La plage à 900 m : ce que ça change au rythme des journées
Une plage accessible à pied ne change pas seulement la logistique, elle change la structure de la journée.
Le matin, avant tout le monde
L’avantage réel d’un logement à distance de marche, c’est de pouvoir descendre tôt, sans négociation, sans chercher une place de stationnement. La plage de l’Anse à l’Âne est relevée à 900 m à vol d’oiseau. En saison, cette autonomie du petit matin vaut largement le confort d’un coffre de voiture.
L’après-midi, le retour en montée
Le corollaire, déjà évoqué : le retour se fait dans l’autre sens, avec le soleil au zénith. Prévoir de l’eau, partir avec ce qu’il faut, éviter de multiplier les allers-retours. C’est la seule vraie contrainte quotidienne du sans-voiture ici, et elle reste gérable.
Les autres plages, et comment y aller
Le relevé situe la plage de Gros Raisin à 2,3 km, l’Anse Dufour à 2,9 km, Point du Bout Beach à 3,1 km, Grande Anse d’Arlet à 4,2 km et l’Anse d’Arlet à 5 km. Aucune de ces distances n’est une promenade : ce sont des trajets, mesurés en ligne droite sur la carte, sur une côte accidentée. Sans voiture, on y accède en taxi, par une excursion, ou on renonce à en faire une routine quotidienne.
Pour ceux qui viennent surtout pour le snorkeling, l’Anse Dufour est le nom qui revient toujours. C’est aussi celle qui justifie le plus facilement la dépense d’un taxi, à condition d’y aller tôt.
Faire ses courses à pied : ce qui est possible, ce qui ne l’est pas
C’est le point qui inquiète le plus les familles, et c’est souvent celui qui pose le moins de problème.
Les deux adresses à 800 m
Kaz’Saveurs&Co et le Carrefour Express sont tous deux relevés à 800 m à vol d’oiseau. Deux points de ravitaillement à distance comparable, ce qui laisse une marge si l’un est fermé. La Kaverne de Lucy figure aussi au relevé, à 2,4 km — hors périmètre piéton pour un plein de courses, mais utile à connaître.

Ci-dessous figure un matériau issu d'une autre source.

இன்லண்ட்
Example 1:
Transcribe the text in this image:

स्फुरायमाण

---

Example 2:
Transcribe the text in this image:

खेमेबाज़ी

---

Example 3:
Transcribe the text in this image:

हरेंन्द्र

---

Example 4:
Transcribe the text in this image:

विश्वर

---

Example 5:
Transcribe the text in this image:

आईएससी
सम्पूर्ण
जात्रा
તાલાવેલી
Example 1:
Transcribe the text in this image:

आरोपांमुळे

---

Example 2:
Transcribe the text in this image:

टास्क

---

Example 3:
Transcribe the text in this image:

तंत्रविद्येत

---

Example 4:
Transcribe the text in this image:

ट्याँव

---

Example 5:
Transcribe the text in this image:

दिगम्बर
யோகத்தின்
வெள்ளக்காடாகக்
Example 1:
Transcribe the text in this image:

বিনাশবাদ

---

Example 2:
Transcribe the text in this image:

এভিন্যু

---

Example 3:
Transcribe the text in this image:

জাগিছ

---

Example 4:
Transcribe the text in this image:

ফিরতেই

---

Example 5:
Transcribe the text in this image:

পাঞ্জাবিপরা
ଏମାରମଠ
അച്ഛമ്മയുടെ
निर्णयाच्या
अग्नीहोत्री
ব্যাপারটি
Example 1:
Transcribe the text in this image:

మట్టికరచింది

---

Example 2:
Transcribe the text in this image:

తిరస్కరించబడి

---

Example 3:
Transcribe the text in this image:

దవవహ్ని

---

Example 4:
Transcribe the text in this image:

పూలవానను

Ce qu’un format de proximité peut et ne peut pas
Une supérette de station balnéaire couvre le quotidien : petit-déjeuner, boissons, produits frais de base, dépannage. Elle ne remplace pas un hypermarché pour un gros plein de deux semaines à huit personnes, ni pour des produits spécifiques. La stratégie qui fonctionne, quand on ne veut pas de voiture, consiste à faire un unique gros ravitaillement le premier ou le deuxième jour, en taxi ou pendant une journée de location ponctuelle, puis à vivre à la supérette pour le reste du séjour.
Les horaires — pause méridienne, dimanche, jours fériés — se vérifient sur place. En Martinique comme ailleurs aux Antilles, ils varient d’une enseigne à l’autre et d’une saison à l’autre.

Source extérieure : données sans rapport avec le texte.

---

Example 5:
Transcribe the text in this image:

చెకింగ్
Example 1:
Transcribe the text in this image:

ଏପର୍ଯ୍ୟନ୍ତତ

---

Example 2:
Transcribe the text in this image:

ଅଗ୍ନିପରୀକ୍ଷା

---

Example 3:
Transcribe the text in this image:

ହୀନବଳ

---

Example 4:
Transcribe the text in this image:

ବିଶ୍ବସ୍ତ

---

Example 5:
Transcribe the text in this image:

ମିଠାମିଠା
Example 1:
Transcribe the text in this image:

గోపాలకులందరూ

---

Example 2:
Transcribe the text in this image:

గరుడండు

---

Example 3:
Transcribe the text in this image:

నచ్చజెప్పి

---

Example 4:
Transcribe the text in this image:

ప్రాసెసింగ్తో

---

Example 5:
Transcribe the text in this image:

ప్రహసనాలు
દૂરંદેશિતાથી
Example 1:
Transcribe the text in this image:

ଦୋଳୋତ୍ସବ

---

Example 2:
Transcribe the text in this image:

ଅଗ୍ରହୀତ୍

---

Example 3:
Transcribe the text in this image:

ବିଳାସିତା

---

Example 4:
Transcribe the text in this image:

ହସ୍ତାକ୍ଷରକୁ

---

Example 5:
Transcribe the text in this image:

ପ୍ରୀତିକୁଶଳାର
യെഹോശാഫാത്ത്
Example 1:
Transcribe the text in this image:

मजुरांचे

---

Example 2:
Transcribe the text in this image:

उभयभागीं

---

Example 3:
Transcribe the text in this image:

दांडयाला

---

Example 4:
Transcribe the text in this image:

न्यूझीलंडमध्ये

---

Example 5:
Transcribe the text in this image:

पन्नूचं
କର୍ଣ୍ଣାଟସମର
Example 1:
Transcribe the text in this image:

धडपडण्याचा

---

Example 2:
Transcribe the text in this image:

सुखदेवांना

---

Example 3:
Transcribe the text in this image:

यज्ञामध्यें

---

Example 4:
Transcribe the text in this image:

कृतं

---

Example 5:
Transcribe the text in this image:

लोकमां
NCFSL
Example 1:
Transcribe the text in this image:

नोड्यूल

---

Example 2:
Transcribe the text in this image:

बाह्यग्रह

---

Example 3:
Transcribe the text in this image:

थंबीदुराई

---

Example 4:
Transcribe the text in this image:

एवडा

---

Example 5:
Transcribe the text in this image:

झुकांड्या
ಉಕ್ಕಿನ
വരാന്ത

Les restaurants à portée de sandales
Le relevé identifie cinq adresses de restauration dans un rayon très court : Weber Grill Academy des Antilles à 200 m, L’Étoile Restauration et Pizzeria à 400 m, Délys Kréyol à 600 m, Nestor Pizza et Le Maeva à 800 m. Sur le papier, cela suffit à couvrir plusieurs soirées sans jamais sortir du quartier.
Deux réserves d’honnêteté. D’une part, nous ne connaissons pas les jours et horaires d’ouverture de chacune, et la restauration en zone balnéaire ferme parfois un ou deux jours par semaine, voire une partie de la basse saison. D’autre part, un établissement peut avoir changé depuis le relevé. À vérifier au moment du séjour, idéalement par téléphone.